- _EXTRACT PROVIDED_
* * * * * * * * *
September 15, 2015
Ohio Allocation of Parental Rights and Responsibilities
Written by Erb Legal LLC
When a person has a child in Medina, Brunswick or Wadsworth, one of the issues that must be resolved is the allocation of Ohio parental rights and responsibilities for the care of any minor children of the parties. Ohio formerly referred to this as custody, but legislation was enacted to adopt new terminology in recognition of the role both parents should share in raising their children even if the parents are not cohabitating.
Allocating Parental Rights and Responsibilities
Courts in which an action for divorce, dissolution of the marriage or legal separation is pending has jurisdiction over the issue of the allocation of parental rights unless another court has previously decided the issue or where there is an action pending before another court involving the issue. When deciding how to allocate parent rights and responsibilities, the Ohio Revised Code offers judges in Medina, Brunswick or Wadsworth several options:
- Allocate parent rights to only one parent and designate that person as the residential parent and legal custodian of the child or children.
* * * * * * * * *
- _DATASET CONTENT_

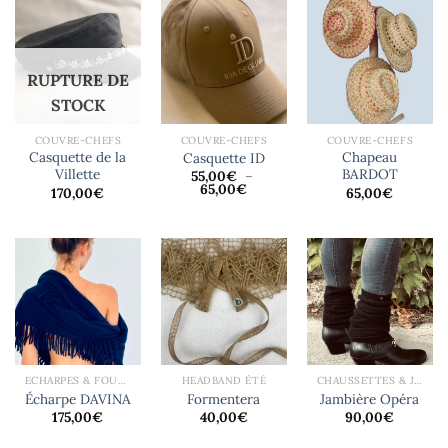
RUPTURE DE
STOCK
COUVRE-CHEFS
COUVRE-CHEFS
COUVRE-CHEFS
Casquette de la
Chapeau
Casquette ID
Villette
BARDOT
55,00
€
–
Plage
65,00
€
170,00
€
65,00
€
de
prix :
55,00€
à
65,00€
ECHARPES & FOULARDS
HEADBAND ÉTÉ
CHAUSSETTES & JAMBIÈRES
Écharpe DAVINA
Formentera
Jambière Opéra
175,00
€
40,00
€
90,00
€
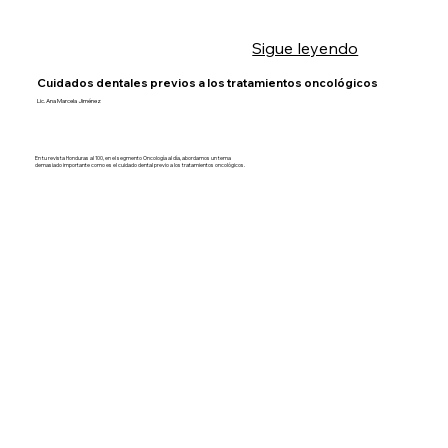
Sigue leyendo
Cuidados dentales previos a los tratamientos oncológicos
Lic. Ana Marcela Jiménez
En tu revista Honduras al 100, en el segmento Oncología al día, abordamos un tema
demasiado importante como es el cuidado dental previo a los tratamientos oncológicos.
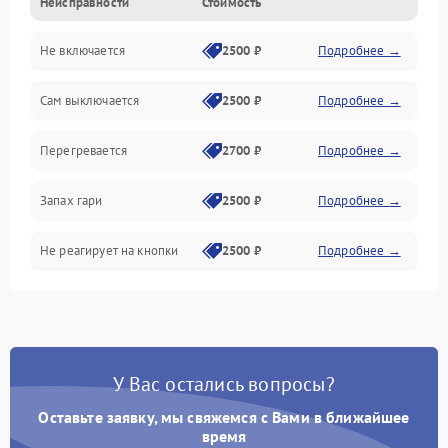
Неисправности
Стоимость
Не включается
2500 ₽
Подробнее →
Сам выключается
2500 ₽
Подробнее →
Перегревается
2700 ₽
Подробнее →
Запах гари
2500 ₽
Подробнее →
Не реагирует на кнопки
2500 ₽
Подробнее →
У Вас остались вопросы?
Оставьте заявку, мы свяжемся с Вами в ближайшее
время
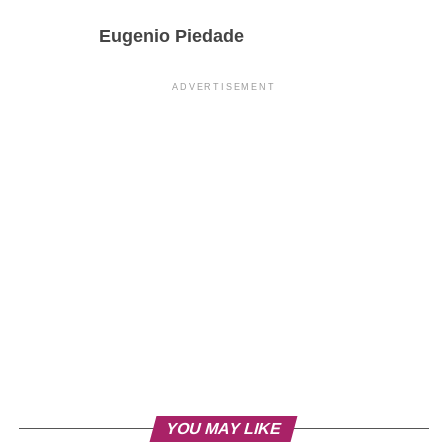
Eugenio Piedade
ADVERTISEMENT
YOU MAY LIKE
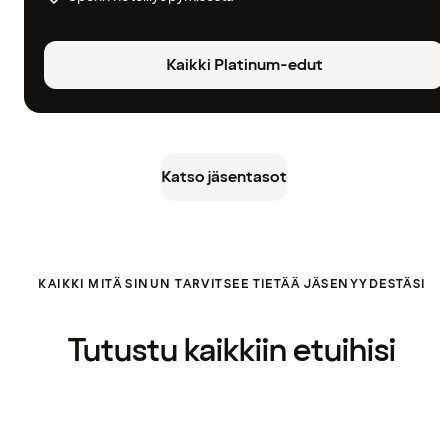
Kaikki Platinum-edut
Katso jäsentasot
KAIKKI MITÄ SINUN TARVITSEE TIETÄÄ JÄSENYYDESTÄSI
Tutustu kaikkiin etuihisi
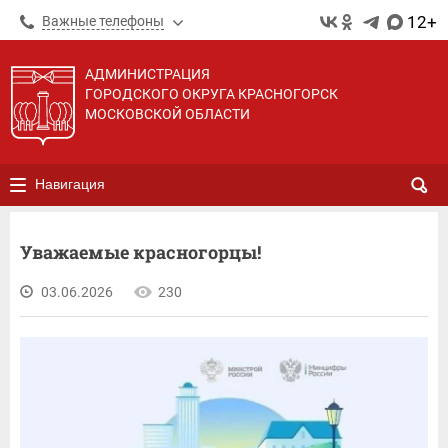
12+
Важные телефоны
АДМИНИСТРАЦИЯ
ГОРОДСКОГО ОКРУГА КРАСНОГОРСК
МОСКОВСКОЙ ОБЛАСТИ
Навигация
Уважаемые красногорцы!
03.06.2026
230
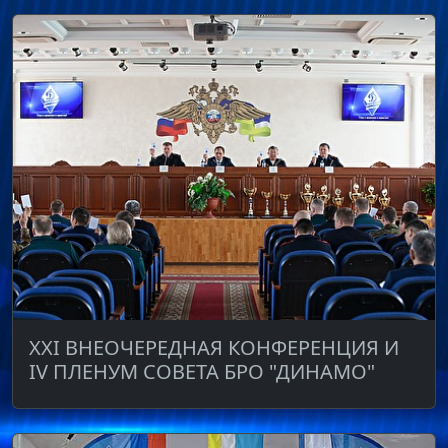
XXI ВНЕОЧЕРЕДНАЯ КОНФЕРЕНЦИЯ И
IV ПЛЕНУМ СОВЕТА БРО "ДИНАМО"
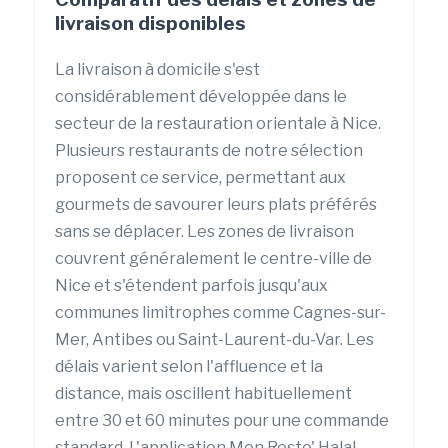
livraison disponibles
La livraison à domicile s'est
considérablement développée dans le
secteur de la restauration orientale à Nice.
Plusieurs restaurants de notre sélection
proposent ce service, permettant aux
gourmets de savourer leurs plats préférés
sans se déplacer. Les zones de livraison
couvrent généralement le centre-ville de
Nice et s'étendent parfois jusqu'aux
communes limitrophes comme Cagnes-sur-
Mer, Antibes ou Saint-Laurent-du-Var. Les
délais varient selon l'affluence et la
distance, mais oscillent habituellement
entre 30 et 60 minutes pour une commande
standard. L'application Mon Resto' Halal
* * * * * * * * *
- _WORK REQUEST_
Copy out the full piece on allocating parental rights and responsibilities in Ohio, word for word. Nothing in the listing is needed here.

- _EXERCISE RESULT_
September 15, 2015
Ohio Allocation of Parental Rights and Responsibilities
Written by Erb Legal LLC
When a person has a child in Medina, Brunswick or Wadsworth, one of the issues that must be resolved is the allocation of Ohio parental rights and responsibilities for the care of any minor children of the parties. Ohio formerly referred to this as custody, but legislation was enacted to adopt new terminology in recognition of the role both parents should share in raising their children even if the parents are not cohabitating.
Allocating Parental Rights and Responsibilities
Courts in which an action for divorce, dissolution of the marriage or legal separation is pending has jurisdiction over the issue of the allocation of parental rights unless another court has previously decided the issue or where there is an action pending before another court involving the issue. When deciding how to allocate parent rights and responsibilities, the Ohio Revised Code offers judges in Medina, Brunswick or Wadsworth several options:
- Allocate parent rights to only one parent and designate that person as the residential parent and legal custodian of the child or children.